▸ **PROBLEM STATEMENT**
After locating the line that holds "framed print: present [756,238,806,279]", copy that line and all that follow it word for word through the end of the data, with no pictures.

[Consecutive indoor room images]
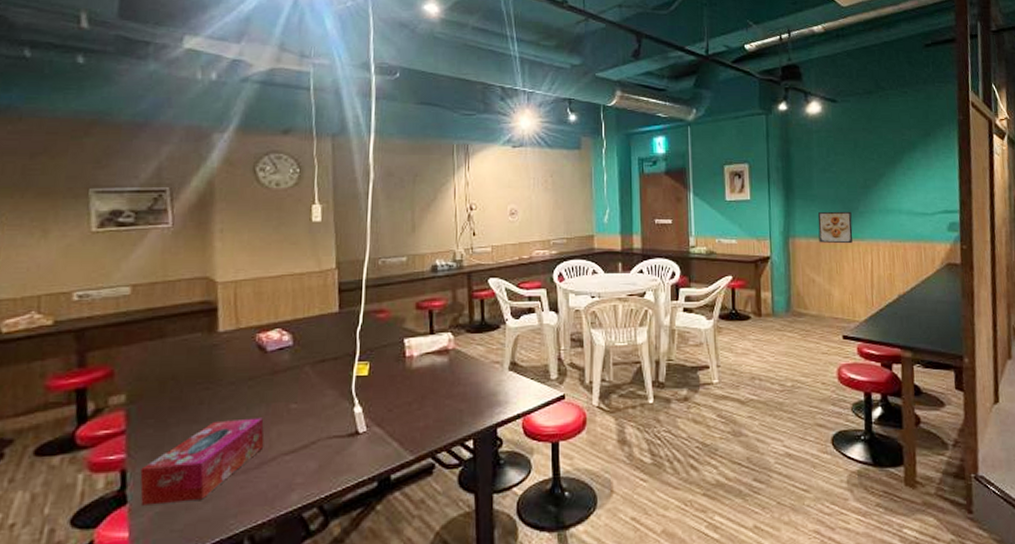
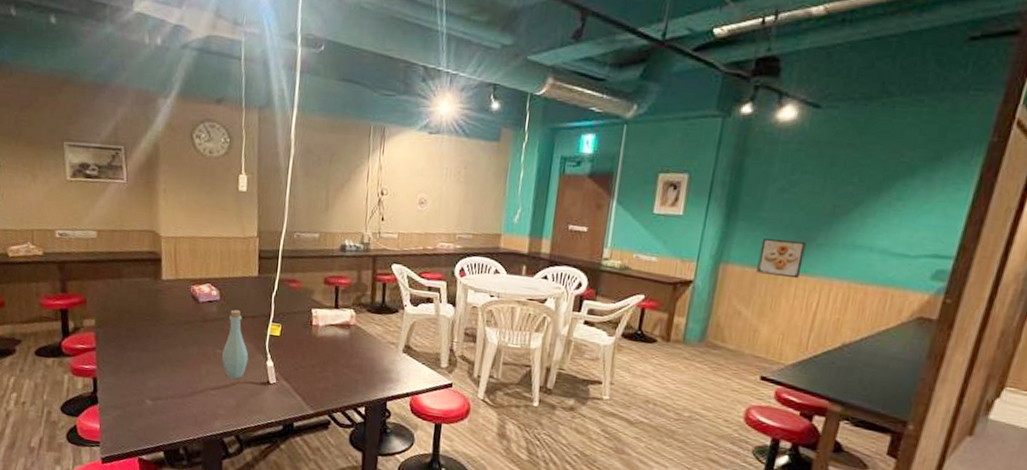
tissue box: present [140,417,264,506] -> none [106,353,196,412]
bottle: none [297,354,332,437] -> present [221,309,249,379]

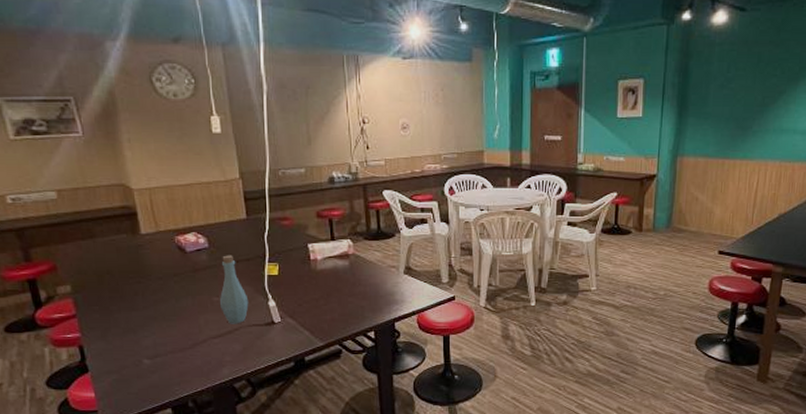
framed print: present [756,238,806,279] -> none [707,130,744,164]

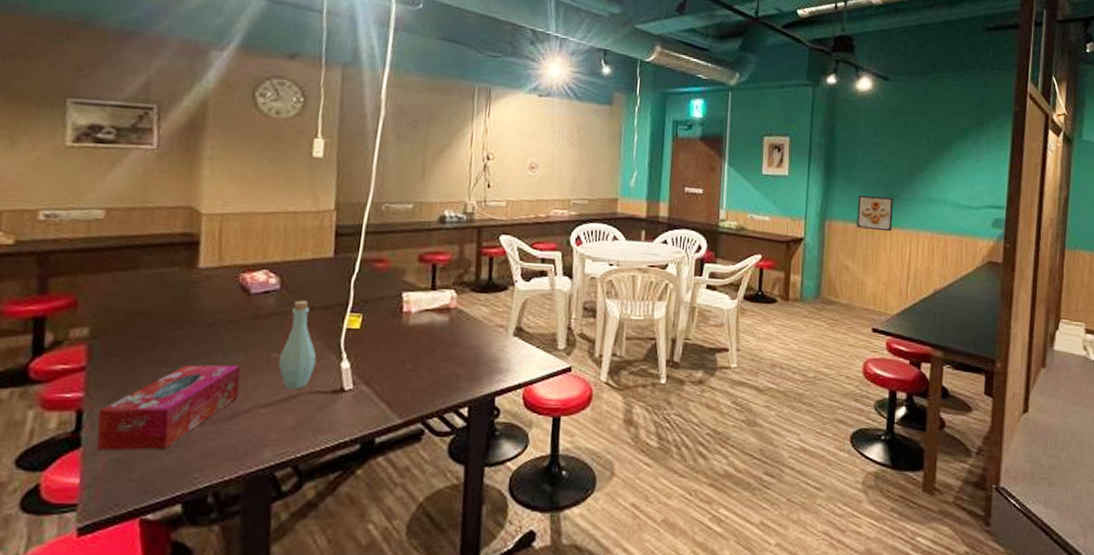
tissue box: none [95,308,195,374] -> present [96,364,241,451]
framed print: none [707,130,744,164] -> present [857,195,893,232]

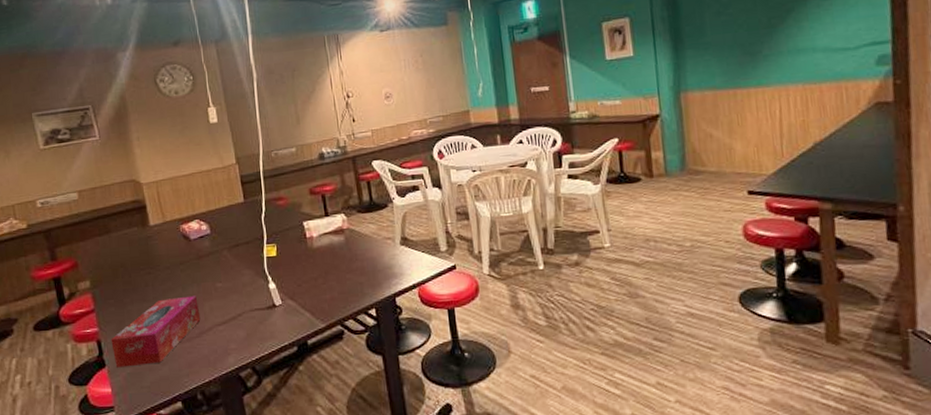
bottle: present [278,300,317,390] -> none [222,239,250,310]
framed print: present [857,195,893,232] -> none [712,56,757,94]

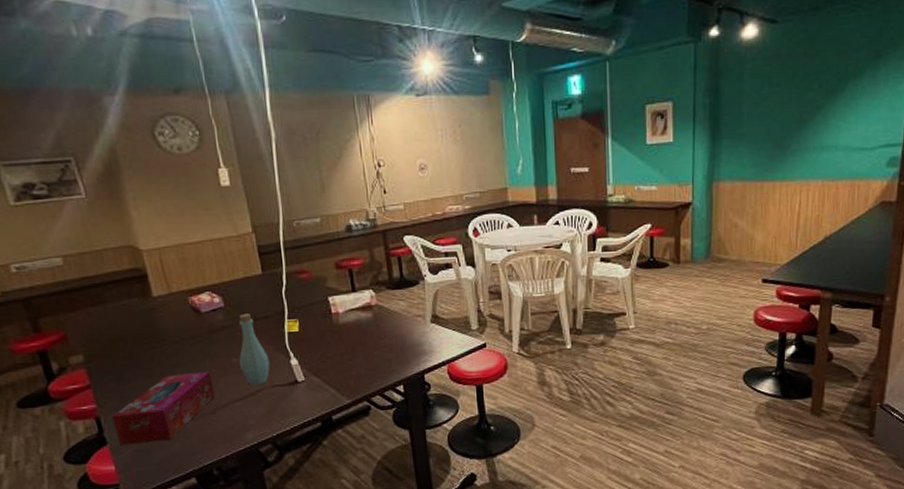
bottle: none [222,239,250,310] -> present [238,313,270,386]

▸ **ANSWER FOR THE TASK**
framed print: present [756,238,806,279] -> none [707,130,744,164]

tissue box: none [95,308,195,374] -> present [96,364,241,451]
framed print: none [707,130,744,164] -> present [857,195,893,232]

bottle: present [278,300,317,390] -> none [222,239,250,310]
framed print: present [857,195,893,232] -> none [712,56,757,94]

bottle: none [222,239,250,310] -> present [238,313,270,386]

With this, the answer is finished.